"Nous connaissons ceux qui l'ont fait, la vérité finit toujours par percer", a déclaré le premier adjoint au président de la Banque, Andreï Kozlov, prenant la parole au bureau élargi du Service fédéral de politique anti-monopole mercredi.
"Il n'y aucune crise. Cette idée a été répandue pour protéger des capitaux illicites et jeter un discrédit sur les autorités, en premier lieu, sur la Banque centrale", a souligné Kozlov.
"C'est un exemple élémentaire de concurrence déloyale", estime-t-il.
Kozlov a souligné sous ce rapport que, conjointement avec la Banque centrale, le Service anti-monopole est tenu d'élaborer une "nouvelle culture des rapports" au sein de la communauté bancaire.
"Notre politique envers les banques est ferme et sérieuse et nous savons assez à propos des banques et des banquiers pour exiger d'eux de remédier à la situation", a déclaré Kozlov.
"La tendance actuelle qui tend à remédier aux défauts du système est notre mérite mais aussi celui des banquiers qui se rendent compte qu'il faut modifier la culture des rapports dans le secteur bancaire", a ajouté le numéro 2 de la Banque centrale.
Andreï Kozlov a commenté le récent scandale autour de la banque Sodbiznesbank.
"Il n'y avait pas de prémisses économiques objectives pour les problèmes actuels de la banque. Oui, il y avait bien un système "opaque" de droit de propriété, mais il n'y avait pas de prémisses économiques", a-t-il souligné.
Les problèmes de la banque Credittrust ne s'expliquent pas non plus par des causes économiques, ils ont été surtout provoqués par le tapage soulevé dans la presse, estime-t-il.
"Une semaine d'articles sur Credittrust a de fait noyé la banque", a constaté Kozlov.

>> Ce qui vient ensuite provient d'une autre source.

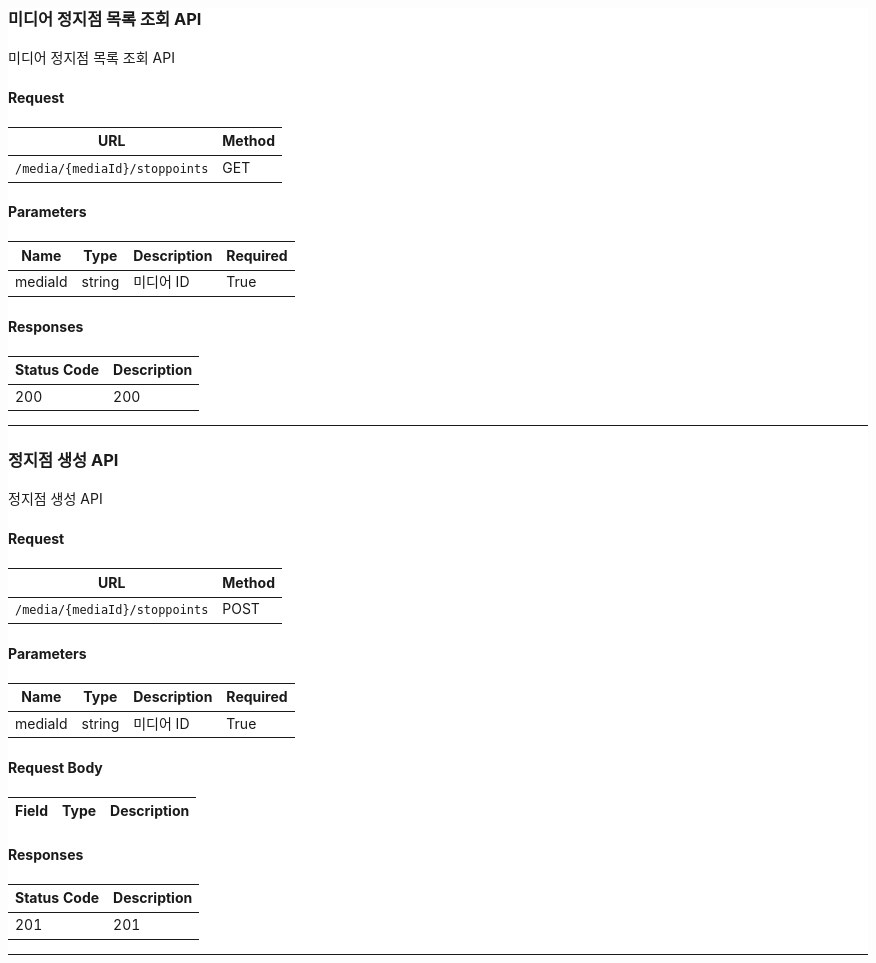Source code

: 
### 미디어 정지점 목록 조회 API

미디어 정지점 목록 조회 API

#### Request

| URL          | Method |
|--------------|--------|
| `/media/{mediaId}/stoppoints` | GET |

#### Parameters

| Name | Type | Description | Required |
|------|------|-------------|----------|
| mediaId | string | 미디어 ID | True |
#### Responses

| Status Code | Description |
|-------------|-------------|
| 200 | 200 |

---

### 정지점 생성 API

정지점 생성 API

#### Request

| URL          | Method |
|--------------|--------|
| `/media/{mediaId}/stoppoints` | POST |

#### Parameters

| Name | Type | Description | Required |
|------|------|-------------|----------|
| mediaId | string | 미디어 ID | True |
#### Request Body

| Field | Type | Description |
|-------|------|-------------|
#### Responses

| Status Code | Description |
|-------------|-------------|
| 201 | 201 |

---
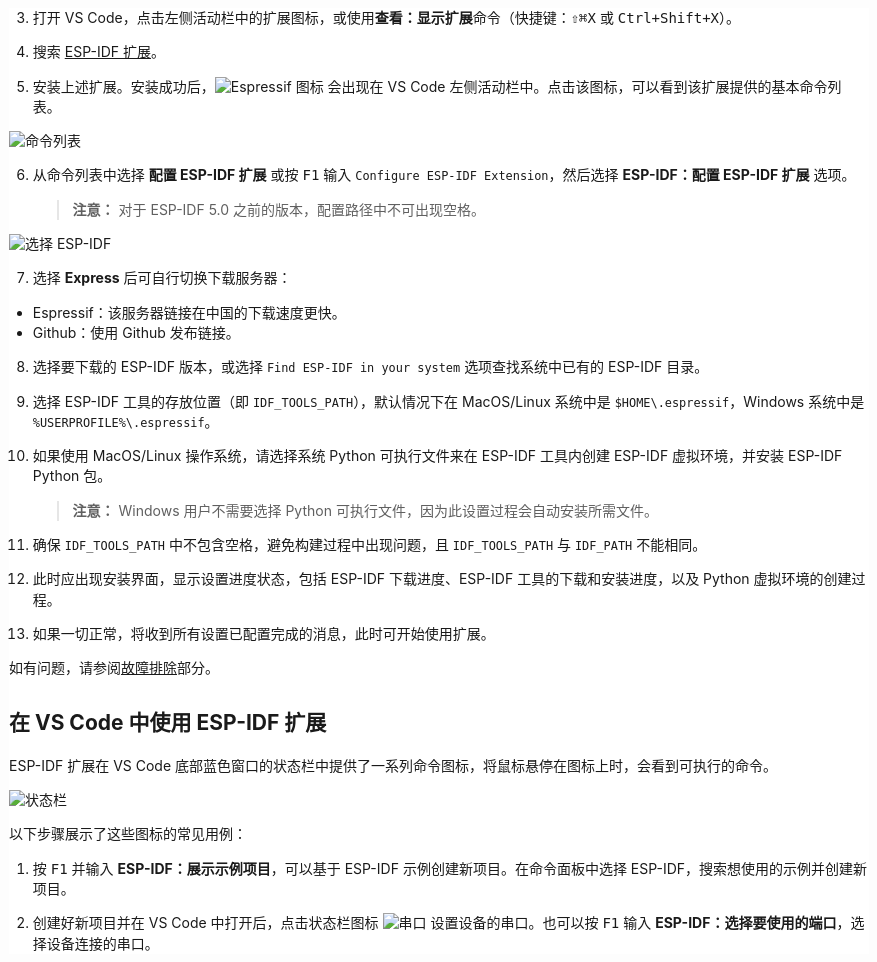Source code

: 3. 打开 VS Code，点击左侧活动栏中的扩展图标，或使用**查看：显示扩展**命令（快捷键：<kbd>⇧</kbd><kbd>⌘</kbd><kbd>X</kbd> 或 <kbd>Ctrl+Shift+X</kbd>）。

4. 搜索 [ESP-IDF 扩展](https://marketplace.visualstudio.com/items?itemName=espressif.esp-idf-extension)。

5. 安装上述扩展。安装成功后，![Espressif 图标](./media/readme/espressifIcon.png) 会出现在 VS Code 左侧活动栏中。点击该图标，可以看到该扩展提供的基本命令列表。

<p>
  <img src="./media/readme/commandsList.png" alt="命令列表">
</p>

6. 从命令列表中选择 **配置 ESP-IDF 扩展** 或按 <kbd>F1</kbd> 输入 `Configure ESP-IDF Extension`，然后选择 **ESP-IDF：配置 ESP-IDF 扩展** 选项。
   > **注意：** 对于 ESP-IDF 5.0 之前的版本，配置路径中不可出现空格。

<p>
  <img src="./media/readme/setup.png" alt="选择 ESP-IDF" width="950">
</p>

7. 选择 **Express** 后可自行切换下载服务器：

- Espressif：该服务器链接在中国的下载速度更快。
- Github：使用 Github 发布链接。

8. 选择要下载的 ESP-IDF 版本，或选择 `Find ESP-IDF in your system` 选项查找系统中已有的 ESP-IDF 目录。

9. 选择 ESP-IDF 工具的存放位置（即 `IDF_TOOLS_PATH`），默认情况下在 MacOS/Linux 系统中是 `$HOME\.espressif`，Windows 系统中是 `%USERPROFILE%\.espressif`。

10. 如果使用 MacOS/Linux 操作系统，请选择系统 Python 可执行文件来在 ESP-IDF 工具内创建 ESP-IDF 虚拟环境，并安装 ESP-IDF Python 包。

    > **注意：** Windows 用户不需要选择 Python 可执行文件，因为此设置过程会自动安装所需文件。

11. 确保 `IDF_TOOLS_PATH` 中不包含空格，避免构建过程中出现问题，且 `IDF_TOOLS_PATH` 与 `IDF_PATH` 不能相同。

12. 此时应出现安装界面，显示设置进度状态，包括 ESP-IDF 下载进度、ESP-IDF 工具的下载和安装进度，以及 Python 虚拟环境的创建过程。

13. 如果一切正常，将收到所有设置已配置完成的消息，此时可开始使用扩展。

如有问题，请参阅[故障排除](#Troubleshooting)部分。

##  在 VS Code 中使用 ESP-IDF 扩展

ESP-IDF 扩展在 VS Code 底部蓝色窗口的状态栏中提供了一系列命令图标，将鼠标悬停在图标上时，会看到可执行的命令。

<p>
  <img src="./media/readme/statusBar.png" alt="状态栏">
</p>

以下步骤展示了这些图标的常见用例：

1. 按 <kbd>F1</kbd> 并输入 **ESP-IDF：展示示例项目**，可以基于 ESP-IDF 示例创建新项目。在命令面板中选择 ESP-IDF，搜索想使用的示例并创建新项目。

2. 创建好新项目并在 VS Code 中打开后，点击状态栏图标 ![串口](./media/readme/serialport.png) 设置设备的串口。也可以按 <kbd>F1</kbd> 输入 **ESP-IDF：选择要使用的端口**，选择设备连接的串口。
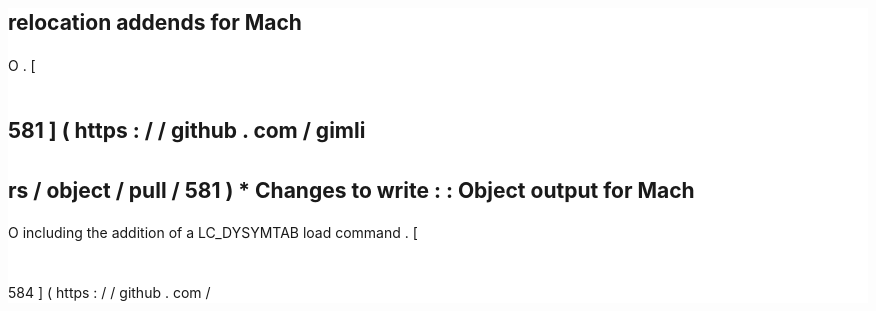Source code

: relocation
addends
for
Mach
-
O
.
[
#
581
]
(
https
:
/
/
github
.
com
/
gimli
-
rs
/
object
/
pull
/
581
)
*
Changes
to
write
:
:
Object
output
for
Mach
-
O
including
the
addition
of
a
LC_DYSYMTAB
load
command
.
[
#
584
]
(
https
:
/
/
github
.
com
/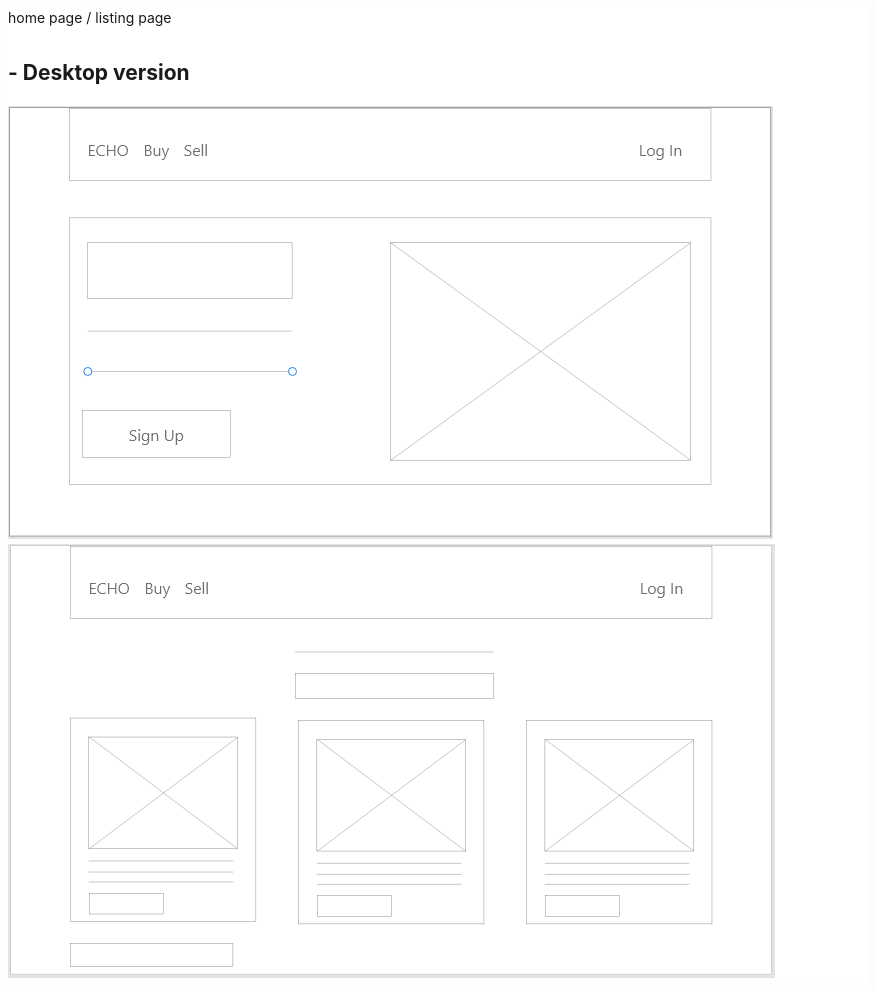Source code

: home page / listing page


## - Desktop version

![desktop home page](./docs/wireframes/desktophome.png)
![desktop listing page](./docs/wireframes/desktoplistings.png)
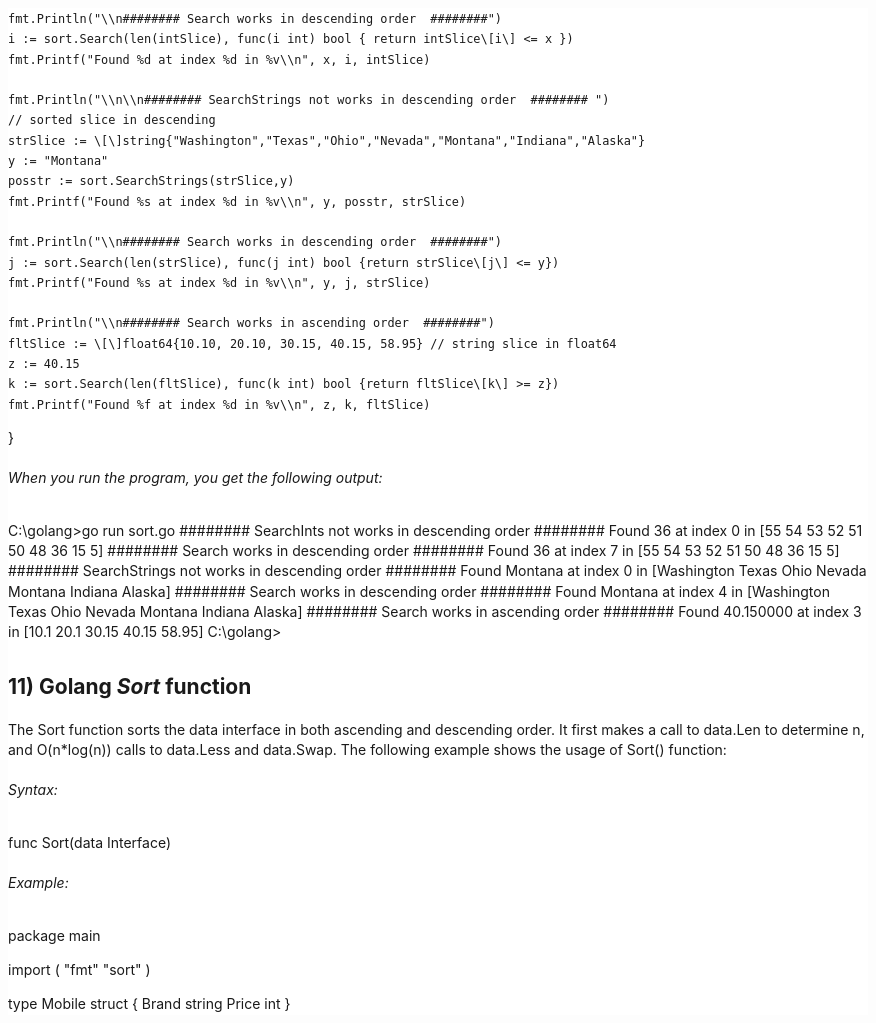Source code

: 	fmt.Println("\\n######## Search works in descending order  ########")
	i := sort.Search(len(intSlice), func(i int) bool { return intSlice\[i\] <= x })
	fmt.Printf("Found %d at index %d in %v\\n", x, i, intSlice)

	fmt.Println("\\n\\n######## SearchStrings not works in descending order  ######## ")
	// sorted slice in descending
	strSlice := \[\]string{"Washington","Texas","Ohio","Nevada","Montana","Indiana","Alaska"}
    y := "Montana"
    posstr := sort.SearchStrings(strSlice,y)
    fmt.Printf("Found %s at index %d in %v\\n", y, posstr, strSlice)

	fmt.Println("\\n######## Search works in descending order  ########")
	j := sort.Search(len(strSlice), func(j int) bool {return strSlice\[j\] <= y})
	fmt.Printf("Found %s at index %d in %v\\n", y, j, strSlice)

	fmt.Println("\\n######## Search works in ascending order  ########")
    fltSlice := \[\]float64{10.10, 20.10, 30.15, 40.15, 58.95} // string slice in float64
    z := 40.15
    k := sort.Search(len(fltSlice), func(k int) bool {return fltSlice\[k\] >= z})
	fmt.Printf("Found %f at index %d in %v\\n", z, k, fltSlice)
}

###### When you run the program, you get the following output:

C:\\golang>go run sort.go ######## SearchInts not works in descending order ######## Found 36 at index 0 in \[55 54 53 52 51 50 48 36 15 5\] ######## Search works in descending order ######## Found 36 at index 7 in \[55 54 53 52 51 50 48 36 15 5\] ######## SearchStrings not works in descending order ######## Found Montana at index 0 in \[Washington Texas Ohio Nevada Montana Indiana Alaska\] ######## Search works in descending order ######## Found Montana at index 4 in \[Washington Texas Ohio Nevada Montana Indiana Alaska\] ######## Search works in ascending order ######## Found 40.150000 at index 3 in \[10.1 20.1 30.15 40.15 58.95\] C:\\golang>

## 11) Golang *Sort* function

The Sort function sorts the data interface in both ascending and descending order. It first makes a call to data.Len to determine n, and O(n\*log(n)) calls to data.Less and data.Swap. The following example shows the usage of Sort() function:

###### Syntax:

func Sort(data Interface)

###### Example:

package main

import (
	"fmt"
	"sort"
)

type Mobile struct {
	Brand string
	Price int
}
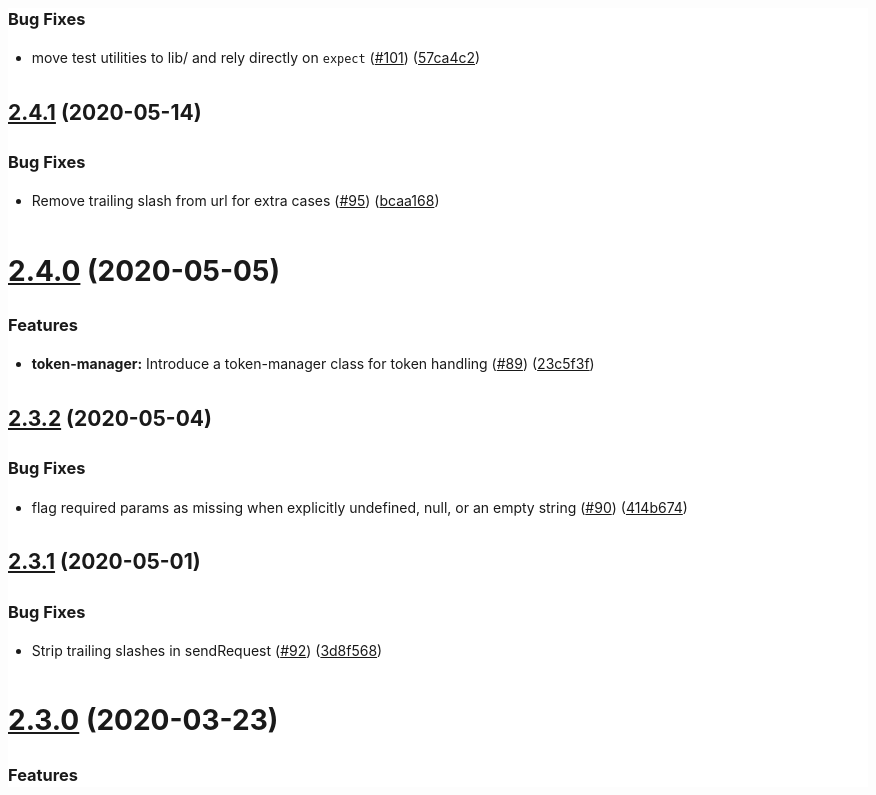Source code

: 
### Bug Fixes

* move test utilities to lib/ and rely directly on `expect` ([#101](https://github.com/IBM/node-sdk-core/issues/101)) ([57ca4c2](https://github.com/IBM/node-sdk-core/commit/57ca4c2edba31a39bae479a041b974ffd94f31a3))

## [2.4.1](https://github.com/IBM/node-sdk-core/compare/v2.4.0...v2.4.1) (2020-05-14)


### Bug Fixes

* Remove trailing slash from url for extra cases ([#95](https://github.com/IBM/node-sdk-core/issues/95)) ([bcaa168](https://github.com/IBM/node-sdk-core/commit/bcaa168b4717b5921d33f72287f8bfbe7ce812f7))

# [2.4.0](https://github.com/IBM/node-sdk-core/compare/v2.3.2...v2.4.0) (2020-05-05)


### Features

* **token-manager:** Introduce a token-manager class for token handling ([#89](https://github.com/IBM/node-sdk-core/issues/89)) ([23c5f3f](https://github.com/IBM/node-sdk-core/commit/23c5f3ff26ec2c9ae58c47163c93a9a1532998b0))

## [2.3.2](https://github.com/IBM/node-sdk-core/compare/v2.3.1...v2.3.2) (2020-05-04)


### Bug Fixes

* flag required params as missing when explicitly undefined, null, or an empty string ([#90](https://github.com/IBM/node-sdk-core/issues/90)) ([414b674](https://github.com/IBM/node-sdk-core/commit/414b674d607e6dec73a163b0445c1854245f69b2))

## [2.3.1](https://github.com/IBM/node-sdk-core/compare/v2.3.0...v2.3.1) (2020-05-01)


### Bug Fixes

* Strip trailing slashes in sendRequest ([#92](https://github.com/IBM/node-sdk-core/issues/92)) ([3d8f568](https://github.com/IBM/node-sdk-core/commit/3d8f568e3911d3d17811e37c5e701db0508a251e))

# [2.3.0](https://github.com/IBM/node-sdk-core/compare/v2.2.0...v2.3.0) (2020-03-23)


### Features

Cette "attention" envers l'établissement a eu pour résultat qu'en une semaine "la banque a perdu 2 milliards de roubles (1 dollar en vaut près de 29, NDLR) et s'est effondrée".
"Voilà pourquoi on ne doit pas crier "au feu !" dans un théâtre", a fait observer le premier adjoint au président de la Banque.
La Banque centrale, a-t-il indiqué, mène un travail en direction des responsables de Credittrust pour "trouver une solution".
La banque Credittrust avait adressé à la Banque centrale sa demande de liqudation. Parallèlement, elle avait demandé à la Banque un crédit de stabilisation.
Mais, a fait observer Kozlov, la Banque centrale n'a pas l'intention de laisser les banques faibles entrer dans le système d'assurance des dépôts.
"Nous ne voulons pas que les institutions bancaires faibles entrent dans le système de mobilisation et d'assurance des dépôts des particuliers. Nous devons nous opposer à l'entrée des banques déloyales dans ce système", a déclaré le numéro 2 de la Banque de Russie.
Le système bancaire vit une réforme de structure qui s'explique par la concurrence et par la politique de l'Etat qui "ne tolère plus le comportement déloyal des banques sur le marché", a noté Kozlov.
La révocation de la licence de la Sodbiznesbank pour infraction à la législation anti-blanchiment constitue l'exemple du durcissement de la politique de l'Etat envers les banques.
Selon le représentant de la direction de la Banque centrale, la situation autour de Sodbiznesbank a révélé des lacunes dans la loi sur la faillite et le Code pénal. La Banque centrale a déjà adressé au gouvernement une lettre dans laquelle elle lui demande d'élaborer des amendements à la législation en vigueur, a annoncé Kozlov.
Les amendements à la loi sur la faillite et au Code pénal qui permettront d'éviter à l'avenir une situation dans laquelle les représentants de la Banque de Russie ne peuvent pas pendant plus d'une semaine entrer dans une banque d'affaires, comme cela a été le cas, sont déjà en cours d'élaboration par le Service fédéral pour les marchés financiers, a dit Kozlov.
La Banque centrale se propose de coopérer étroitement avec le Service de politique anti-monopole et de préparer un document qui décrit les modalités d'examen des dossiers ayant trait, pour reprendre l'expression de Kozlov, "au mauvais comportement anti-monopole des banques sur le marché".
Dans la situation actuelle, a noté le représentant de la Banque de Russie, les banques voient apparaître de nouveaux mobiles pour un comportement déloyal. Suite à l'exacerbation de la concurrence sur le marché, certaines banques feront l'objet d'absorptions et de fusions, d'autres quitteront le marché et d'autres encore seront tentées de recourir aux méthodes de la concurrence déloyale", a encore expliqué Andreï Kozlov.